A HYBRID FSIR MODEL WITH PARAMETER EMBEDDING BASED ON MACHINE LEARNING METHODS

Abstract

The paper proposes a hybrid model FSIR (Fractional Susceptible-Infected-Recovered), which combines fractional dynamics with adaptive parameterization through neural networks.

The basic dynamics is described by a fractional FSIR system with a Caputo derivative of the order α=0.9. The simulation time interval t∈[0,100] is divided into 500 uniformly spaced points; the grid pitch h is calculated as the difference of adjacent points. Initial conditions: S(0)=0.99; I(0)=0.01; R(0)=0. Numerical integration of fractional derivatives was performed by the Adams-Bashforth-Moulton method, which is a predictor-corrector method and is implemented in the code for solving FSIR for different arrays of parameters β(t) and γ(t). The paper discusses two parameterization approaches: MLP for parameter embedding and the PINN (Physics-Informed Neural Network) approach.

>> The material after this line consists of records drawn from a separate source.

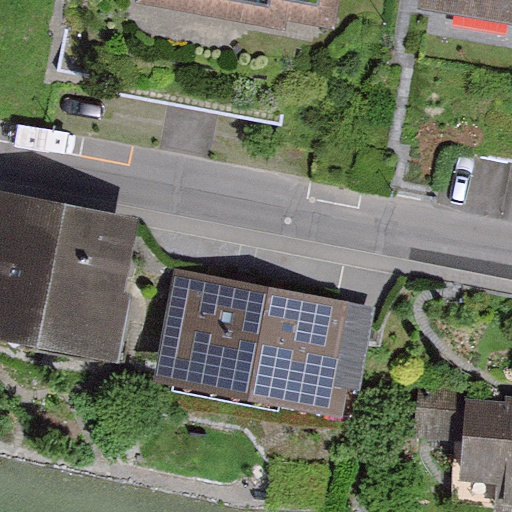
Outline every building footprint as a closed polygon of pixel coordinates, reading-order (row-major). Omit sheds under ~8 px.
[(151,0),(143,0),(137,36),(232,54),(239,17),(151,0)] [(511,0),(436,0),(511,10),(511,0)] [(130,232),(0,210),(0,340),(108,359),(130,232)] [(175,271),(153,388),(342,423),(347,396),(361,398),(378,309),(175,271)] [(510,410),(471,407),(465,479),(506,482),(504,511),(511,511),(511,404),(510,410)]
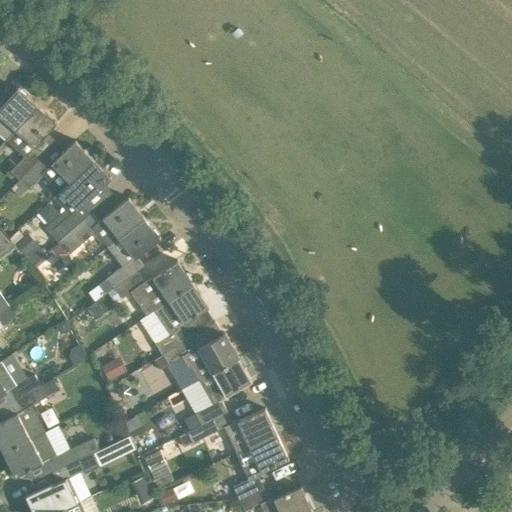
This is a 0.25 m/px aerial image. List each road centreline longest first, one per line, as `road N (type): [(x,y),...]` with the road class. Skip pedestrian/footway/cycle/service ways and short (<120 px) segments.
road 1 (residential): [(354,511),(308,407),(175,194),(67,80),(0,30)]
road 2 (unclassified): [(424,511),(511,406)]
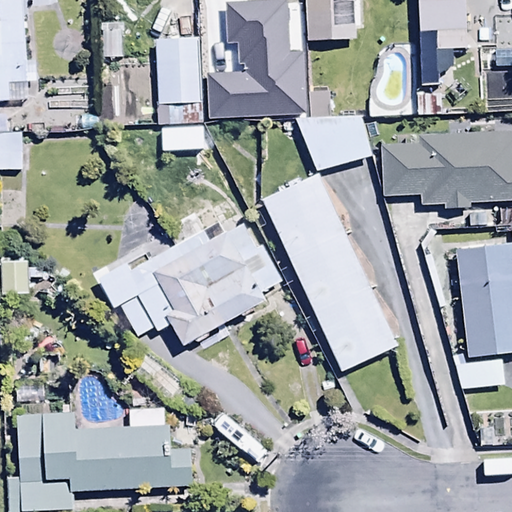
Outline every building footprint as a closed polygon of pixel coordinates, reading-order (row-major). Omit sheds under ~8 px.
[(20,0),(0,0),(0,108),(26,108),(20,0)] [(356,0),(305,0),(306,47),(357,47),(356,0)] [(466,17),(465,0),(417,0),(420,92),(452,91),(451,57),(467,57),(466,29),(475,29),(474,16),(466,17)] [(122,33),(101,34),(101,63),(123,63),(122,33)] [(201,43),(155,44),(156,130),(184,130),(183,111),(202,111),(201,43)] [(270,76),(205,78),(206,122),(237,121),(238,127),(272,125),(270,76)] [(89,87),(59,88),(61,135),(90,134),(89,87)] [(0,176),(21,175),(20,165),(11,165),(8,117),(0,117),(0,176)] [(360,122),(293,127),(315,176),(369,165),(360,122)] [(511,145),(508,146),(508,138),(418,139),(418,148),(381,148),(382,202),(421,201),(421,212),(445,212),(445,216),(468,216),(468,210),(511,209),(511,145)] [(318,179),(262,205),(341,378),(397,353),(318,179)] [(126,268),(97,284),(114,315),(120,312),(136,343),(154,333),(157,339),(171,331),(182,352),(266,308),(261,300),(283,288),(264,254),(257,257),(242,229),(225,239),(211,213),(194,223),(201,237),(161,258),(158,254),(148,259),(150,263),(129,274),(126,268)] [(511,249),(455,256),(467,365),(511,360),(511,249)] [(31,266),(0,267),(1,299),(32,298),(31,266)] [(458,370),(461,395),(505,390),(502,365),(458,370)] [(15,391),(15,406),(49,406),(49,391),(15,391)] [(75,417),(15,419),(18,482),(6,482),(7,511),(72,511),(72,498),(192,492),(190,453),(171,454),(170,431),(165,431),(164,415),(129,416),(130,433),(76,436),(75,417)]
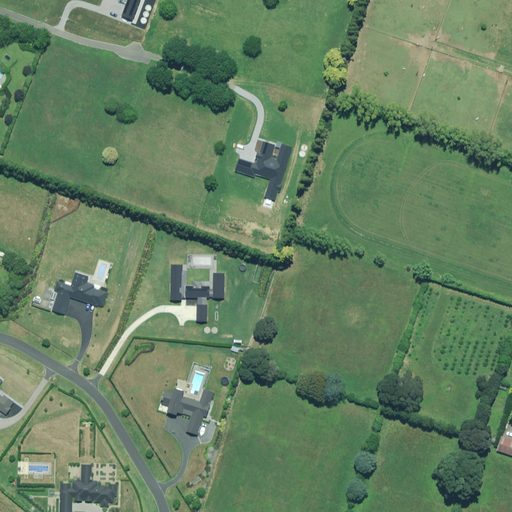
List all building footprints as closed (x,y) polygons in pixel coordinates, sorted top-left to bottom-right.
[(126,116),(129,106),(118,103),(115,113),(126,116)] [(89,276),(77,272),(73,284),(66,282),(65,284),(58,282),(55,292),(59,293),(53,312),(65,316),(70,298),(103,309),(108,293),(94,289),(95,286),(87,284),(89,276)] [(42,299),(35,296),(33,302),(40,305),(42,299)] [(174,394),(166,392),(160,410),(168,413),(177,416),(178,413),(192,417),(187,432),(198,436),(204,417),(207,419),(211,406),(209,406),(213,393),(205,391),(201,403),(183,397),(185,392),(176,389),(174,394)] [(511,440),(502,437),(497,451),(511,456),(511,440)] [(92,466),(81,466),(81,480),(73,480),(73,483),(60,483),(59,511),(72,511),(73,503),(100,504),(99,508),(110,508),(110,504),(117,504),(117,485),(99,484),(99,481),(91,481),(92,466)]
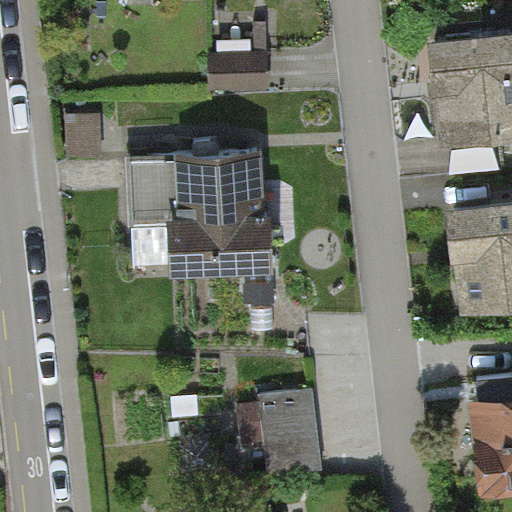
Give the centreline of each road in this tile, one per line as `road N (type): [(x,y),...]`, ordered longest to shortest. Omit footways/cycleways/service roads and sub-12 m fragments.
road 1 (residential): [(413,511),(357,0)]
road 2 (residential): [(43,511),(0,107)]
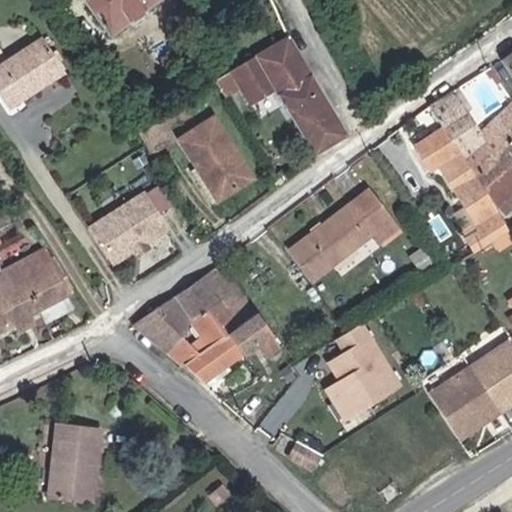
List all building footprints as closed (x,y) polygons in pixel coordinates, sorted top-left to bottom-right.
[(74,0),(103,37),(151,0),(74,0)] [(273,98),(282,113),(312,162),(348,137),(282,39),(232,72),(240,84),(241,85),(255,109),(261,105),(273,98)] [(12,63),(0,71),(0,94),(10,109),(62,75),(40,44),(12,63)] [(511,59),(510,56),(509,55),(476,77),(467,82),(502,133),(511,126),(511,59)] [(232,72),(219,81),(226,91),(240,84),(232,72)] [(270,119),(282,113),(273,98),(261,105),(270,119)] [(169,111),(142,129),(159,154),(172,144),(162,129),(177,119),(170,111),(169,111)] [(409,152),(431,182),(442,198),(474,169),(459,148),(447,158),(416,114),(394,131),(409,152)] [(189,175),(208,205),(250,179),(210,120),(177,141),(195,171),(189,175)] [(459,148),(474,169),(500,146),(484,126),(459,148)] [(511,161),(500,146),(474,169),(442,198),(459,222),(463,227),(475,216),(511,179),(511,161)] [(405,187),(412,196),(431,182),(409,152),(383,172),(398,191),(405,187)] [(478,248),(463,227),(459,222),(442,198),(431,182),(412,196),(449,248),(436,258),(446,271),(478,248)] [(315,233),(338,262),(377,234),(385,243),(401,231),(371,191),(315,233)] [(89,228),(112,262),(163,226),(139,192),(89,228)] [(315,279),(338,262),(315,233),(292,249),(315,279)] [(137,332),(168,356),(184,345),(195,336),(230,311),(244,300),(221,271),(158,316),(137,332)] [(18,276),(0,286),(0,308),(2,307),(21,340),(48,324),(18,276)] [(233,338),(246,356),(262,344),(269,353),(282,343),(247,298),(244,300),(230,311),(245,330),(233,338)] [(511,304),(487,323),(511,356),(511,304)] [(0,352),(21,340),(2,307),(0,308),(0,352)] [(245,330),(230,311),(195,336),(204,347),(195,354),(184,345),(168,356),(186,371),(233,338),(245,330)] [(354,334),(361,344),(327,366),(344,392),(386,365),(368,339),(371,337),(364,327),(354,334)] [(246,356),(233,338),(186,371),(205,386),(246,356)] [(511,391),(489,360),(406,416),(438,460),(463,443),(460,438),(493,416),(496,421),(511,410),(511,391)] [(493,416),(460,438),(463,443),(496,421),(493,416)] [(96,430),(51,429),(49,501),(95,501),(96,430)] [(293,429),(267,448),(285,456),(307,466),(314,456),(294,444),(301,440),(293,429)] [(275,471),(295,483),(307,466),(285,456),(275,471)]
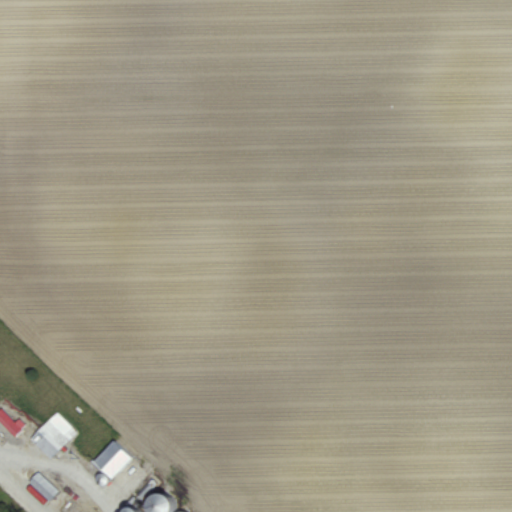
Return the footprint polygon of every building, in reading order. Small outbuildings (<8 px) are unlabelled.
[(28,425),(6,405),(0,412),(0,420),(18,437),(28,425)] [(52,459),(79,432),(59,412),(32,438),(52,459)] [(112,480),(134,457),(116,439),(94,462),(112,480)] [(60,491),(40,471),(30,481),(50,501),(60,491)] [(156,511),(170,511),(176,508),(163,492),(149,504),(156,511)]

Network training was carried out on a full grid for all points simultaneously with the Adam optimizer and an initial learning rate of 0.01. Experiments were carried out with a different number of epochs [100, 500, 1000, 2000].

In the PINN approach we used subnets for β(t), γ(t), and [S,I,R]. with three layers of 32 Tanh-activated neurons. In this approach the loss function combines the MSE with the data responsible for the states and parameters and the physical residual component, which takes into account fractional residues through the L1 approximation of the Caputo derivative. The PINN approach also used the Adam optimizer, learning rate 5e-03 and for some experiments we increased the weight of the physics-based loss term.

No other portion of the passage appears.